Durant cette décennie quelle a été notre stratégie en termes de tourisme et de transport aérien ? Quels sont les bilans des ministres qui s’y sont succédé ? Qui est responsable de quoi ? Quelle a été notre stratégie en termes de ressources humaines, de nominations aussi bien au niveau du ministère du Tourisme que celui de l’ONTT en Tunisie et à l’étranger ? Y a-t-il un fil conducteur entre les 9 ministres nommés depuis 2011 ?

Autant de questions sans réponses qui ajoutent à notre douleur et nos frustrations.

Nous savons qu’en 2010 près d’un million 400 mille entrées touristiques ont été enregistrées en Tunisie en provenance du marché français. Plus de 10 tour-opérateurs d’origine tunisienne opéraient en France en totalisaient à eux seuls plus de 400 mille clients vers la Tunisie. Malheureusement, seuls 3 ou 4 d’entre eux survivent tant bien que mal à ce jour.

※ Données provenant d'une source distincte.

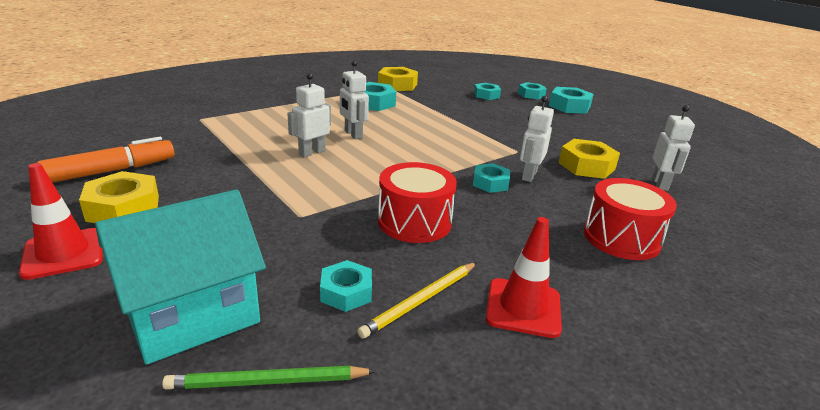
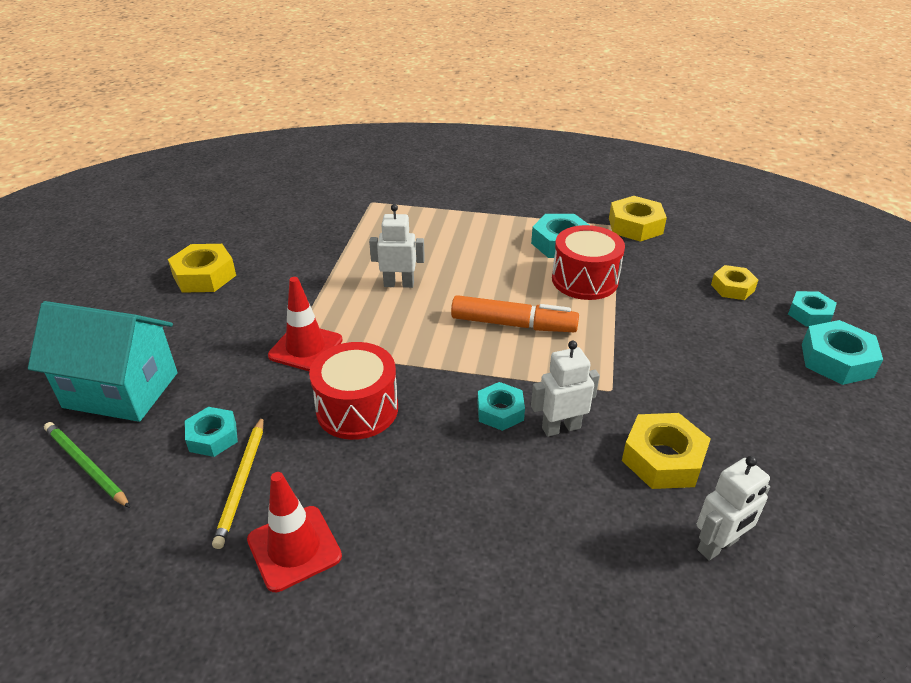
camera: 50 degrees right, 10 degrees up
red traffic cone [19,163,102,280] -> red traffic cone moved to [268,277,343,372]
orange marker [37,137,174,183] -> orange marker moved to [451,295,579,332]
white robot [340,61,369,139] -> none
yellow pencil [357,262,477,339] -> yellow pencil turned 90 degrees counterclockwise [212,416,264,549]
turquoise nut [474,83,501,100] -> yellow nut [711,265,758,300]
red drum [584,178,677,260] -> red drum moved to [552,225,625,300]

Les entrées touristiques en provenance du marché français même avant la pandémie de Covid-19 n’étaient plus que l’ombre de ce qu’elles étaient. Les difficultés de la compagnie nationale aérienne Tunisair et la défaillance du transport aérien national n’ont fait qu’aggraver les maux du secteur du tourisme.

Bien évidemment la pandémie de Covid-19 est parvenue à achever une situation déjà bien détériorée.

Tout est à reconstruire !

Aujourd’hui, tout est à reconstruire. Oui la Covid-19 a compliqué la situation, mais nous avons, par nous-mêmes en 10 ans, détruit ce que nos ainés nous ont légué.

Le départ de l’Avenue de l’Opéra n’est pas un événement anodin à passer sous silence. A cause de nous, la Tunisie n’est plus visible dans l’une des artères les plus prestigieuses de France. Le rayonnement des pays et de leurs cultures vient aussi de leur visibilité et de leur présence dans les lieux les plus prisés et les plus fréquentés. Le tourisme est fait de la quête du rêve et notre pays doit continuer à faire rêver.

Des monuments tels la Tour Eifel ont coûté des fortunes et pourtant ils n’ont aucune utilité fonctionnelle ou vitale. Ils nourrissent l’imaginaire et font l’âme et le prestige des peuples et par-delà leur identité et leur fierté. La présence de la Tunisie sur l’Avenue de l’Opéra faisait partie de notre patrimoine national et du rayonnement de notre pays sur le reste du monde. Il nous appartient aujourd’hui de récupérer ce que nous avons perdu, de reconstruire, mais il faut avant cela reconnaître nos erreurs et faire le bilan de cette dernière décennie ».